Why Databases Might Ignore Indexes: A Lesson from Karate’s Question

 

Why Databases Might Ignore Indexes: A Lesson from Karate’s Question

Introduction

It’s annoying when you set up an index to speed up your database queries, but the database ignores it and scans the whole table instead. That’s the pain point Karate, a student, brought up in this lecture. He asked: Why is PostgreSQL using a sequential scan instead of my index? This session explains why that happens and how to avoid slow queries.

The lecture’s goal is to show how databases decide between index scans and sequential scans, especially for small tables. It also covers a real-world failure: the lecturer’s own story of slow queries after adding millions of rows. The key revelation? Sometimes, skipping the index is faster, but you need to watch out for outdated stats.

Core Concepts/Overview

Databases like PostgreSQL use a planner to pick the fastest way to run a query. Karate made a table with 7 rows and an index on the ID column. He ran:
SELECT ID FROM table_name WHERE ID = value;
But instead of using the index, PostgreSQL did a sequential scan—reading the whole table.

Why? The table is tiny—just 7 rows, fitting in one 8KB page. The planner knows it’s quicker to grab that page than to load and search the index’s B-tree structure. For big tables, indexes win, but for small ones, sequential scans are simpler.

Key Characteristics

Why Sequential Scans Happen

  • Small Tables: If the table fits in one or a few pages, reading it all is faster than using an index.
  • Index Overhead: Loading and searching the index (a B-tree) takes extra steps—too much work for 7 rows.
  • Outdated Statistics: The planner uses stats (like row count) to decide. If stats aren’t updated after adding lots of data, it might think the table is still small and pick a sequential scan.

How the Planner Works

  • It estimates the cost of each option: sequential scan vs. index scan.
  • For Karate’s 7-row table, the sequential scan cost is almost zero—one page, one read.
  • For big tables, index scans cost less because they skip irrelevant data.

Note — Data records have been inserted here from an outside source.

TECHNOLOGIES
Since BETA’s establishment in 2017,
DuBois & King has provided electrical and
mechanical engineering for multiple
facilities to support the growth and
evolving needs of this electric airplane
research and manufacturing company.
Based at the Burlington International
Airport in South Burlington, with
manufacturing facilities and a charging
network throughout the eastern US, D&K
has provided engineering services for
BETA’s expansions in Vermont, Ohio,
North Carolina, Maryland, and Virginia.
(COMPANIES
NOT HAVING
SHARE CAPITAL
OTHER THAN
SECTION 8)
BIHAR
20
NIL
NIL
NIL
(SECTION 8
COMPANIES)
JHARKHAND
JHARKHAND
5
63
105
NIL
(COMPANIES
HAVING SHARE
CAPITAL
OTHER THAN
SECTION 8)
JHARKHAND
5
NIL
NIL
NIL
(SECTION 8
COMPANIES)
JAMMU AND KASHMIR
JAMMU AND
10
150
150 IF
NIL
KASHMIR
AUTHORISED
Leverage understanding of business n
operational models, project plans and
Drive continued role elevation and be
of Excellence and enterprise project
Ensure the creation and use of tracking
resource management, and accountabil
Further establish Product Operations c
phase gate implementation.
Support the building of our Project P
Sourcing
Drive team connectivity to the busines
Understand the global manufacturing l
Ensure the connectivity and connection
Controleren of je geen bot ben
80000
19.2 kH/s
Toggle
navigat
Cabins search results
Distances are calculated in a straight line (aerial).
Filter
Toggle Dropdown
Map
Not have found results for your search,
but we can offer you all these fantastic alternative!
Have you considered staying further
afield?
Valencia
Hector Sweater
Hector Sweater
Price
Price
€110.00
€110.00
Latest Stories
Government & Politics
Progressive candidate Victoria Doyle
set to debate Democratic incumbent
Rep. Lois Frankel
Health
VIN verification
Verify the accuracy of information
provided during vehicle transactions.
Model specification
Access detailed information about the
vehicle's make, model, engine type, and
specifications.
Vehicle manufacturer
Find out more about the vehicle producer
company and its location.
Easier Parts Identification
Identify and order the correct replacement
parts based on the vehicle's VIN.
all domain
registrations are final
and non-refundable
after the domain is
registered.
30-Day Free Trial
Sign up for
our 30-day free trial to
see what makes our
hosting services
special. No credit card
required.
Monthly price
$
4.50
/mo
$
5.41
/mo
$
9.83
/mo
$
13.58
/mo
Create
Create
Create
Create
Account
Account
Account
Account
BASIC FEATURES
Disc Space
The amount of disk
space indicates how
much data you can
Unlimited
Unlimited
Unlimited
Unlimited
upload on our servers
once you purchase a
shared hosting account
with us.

Advantages & Disadvantages

Sequential Scan

  • Advantages:
    • Fast and simple for small tables (like 7 rows).
    • No need to load or search an index.
  • Disadvantages:
    • Slow for big tables—reads everything, even unneeded rows.

Index Scan

  • Advantages:
    • Great for large tables—finds specific rows quickly.
  • Disadvantages:
    • Extra work for small tables (loading B-tree, traversing it).

Practical Implementations/Examples

Real-World Example: 3 Million Rows Mess

The lecturer shared a story:

  • He had a small table and queried it—sequential scans worked fine.
  • Then he added 3 million rows but didn’t update the stats.
  • Queries got super slow because the planner still thought the table was small and kept doing sequential scans over thousands of pages.
  • Fix? Update the stats so the planner switches to an index scan.

How to Update Stats

  • PostgreSQL: Run VACUUM or ANALYZE to refresh stats.
  • Oracle: Use GATHER_SCHEMA_STATS.
  • SQL Server: Use UPDATE STATISTICS.

“After inserting a lot of data, you have to do a vacuum in PostgreSQL… so the planner will make smarter decisions.”

Conclusion

This lecture was eye-opening. Key takeaways:

  • Small tables (like Karate’s 7 rows) don’t need indexes—sequential scans are faster.
  • After big data inserts, update stats or the planner might pick the wrong plan, slowing things down.
  • Always check query plans to see what the database is really doing.

I’ll remember to keep stats fresh and not assume an index is always used. Smart stuff from Karate’s question!